Роман Андрея Битова, о котором писал Рой, был опубликован издательством «Ардис» в США в 1978 году. Я его не читал. Он представлял собой новое течение в литературе, возникшее недавно и названное постмодернизмом. Я с ним был мало знаком. К этому течению причисляли себя Эдуард Лимонов («Это я, Эдичка») и Саша Соколов («Школа для дураков»). Массовый читатель, воспитанный с детства на классиках, воспринимает такую литературу с трудом. Эти произведения нелегко переводить на другие языки.
Через три или четыре месяца после этого письма Роя Василий Аксенов и его вторая жена Майя были уже в Лондоне. В одном из колледжей Лондона защищалась диссертация, посвященная новаторскому по литературному стилю творчеству Василия Аксенова. Соискателем докторской степени была Ольга Хейг (Olga Haigh), преподаватель русского языка и литературы.

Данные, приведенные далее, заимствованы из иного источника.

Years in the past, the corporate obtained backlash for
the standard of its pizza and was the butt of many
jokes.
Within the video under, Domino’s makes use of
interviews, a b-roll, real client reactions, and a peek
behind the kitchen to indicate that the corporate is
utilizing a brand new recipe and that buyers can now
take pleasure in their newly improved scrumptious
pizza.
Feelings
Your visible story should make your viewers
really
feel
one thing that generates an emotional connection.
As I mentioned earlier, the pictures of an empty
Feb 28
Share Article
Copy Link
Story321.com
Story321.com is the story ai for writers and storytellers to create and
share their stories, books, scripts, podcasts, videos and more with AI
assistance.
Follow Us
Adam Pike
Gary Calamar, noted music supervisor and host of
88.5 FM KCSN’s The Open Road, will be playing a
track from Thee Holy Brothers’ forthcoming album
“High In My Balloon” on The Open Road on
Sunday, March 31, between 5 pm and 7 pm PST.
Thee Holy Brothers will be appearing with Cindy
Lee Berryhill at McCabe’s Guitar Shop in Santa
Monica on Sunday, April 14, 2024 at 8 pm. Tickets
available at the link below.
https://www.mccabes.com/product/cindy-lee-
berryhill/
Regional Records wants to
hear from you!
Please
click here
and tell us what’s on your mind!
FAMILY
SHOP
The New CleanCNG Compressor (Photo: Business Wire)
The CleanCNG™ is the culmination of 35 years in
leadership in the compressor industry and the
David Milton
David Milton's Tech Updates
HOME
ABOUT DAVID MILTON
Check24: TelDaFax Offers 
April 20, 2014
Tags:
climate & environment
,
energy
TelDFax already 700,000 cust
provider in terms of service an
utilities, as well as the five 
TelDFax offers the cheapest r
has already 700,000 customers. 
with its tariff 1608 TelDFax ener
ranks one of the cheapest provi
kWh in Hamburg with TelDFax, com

В прошлом она преподавала литературу в Москве, а в Лондоне оказалась, выйдя замуж за британского стажера в МГУ. В своей диссертации она ставила Василия Аксенова на один уровень с Владимиром Набоковым. В издательстве «Ардис» выходили в 1980-м сразу два романа Аксенова, «Ожог» и «Золотая наша железка», а в 1981-м и «Остров Крым». Аксенов обозначал свой литературный стиль термином «сюрреализм». На публикацию английского перевода «Ожога» был через американского адвоката подписан договор. Русские книги «Ардиса», связанного с Мичиганским университетом, считались в США академическими и печатались обычно тиражом в тысячу экземпляров, половина которого уходила в бесплатный распределитель русских книг «Universal Book Exchange», имевший отделение и в Лондоне. Но я не стал объяснять эти детали Аксенову. Вася и Майя были полны энтузиазма. Их путешествие в США включало остановки не только в Англии, но и во Франции, Италии и Швейцарии.
В следующий раз я встретил Василия Аксенова уже в Вашингтоне.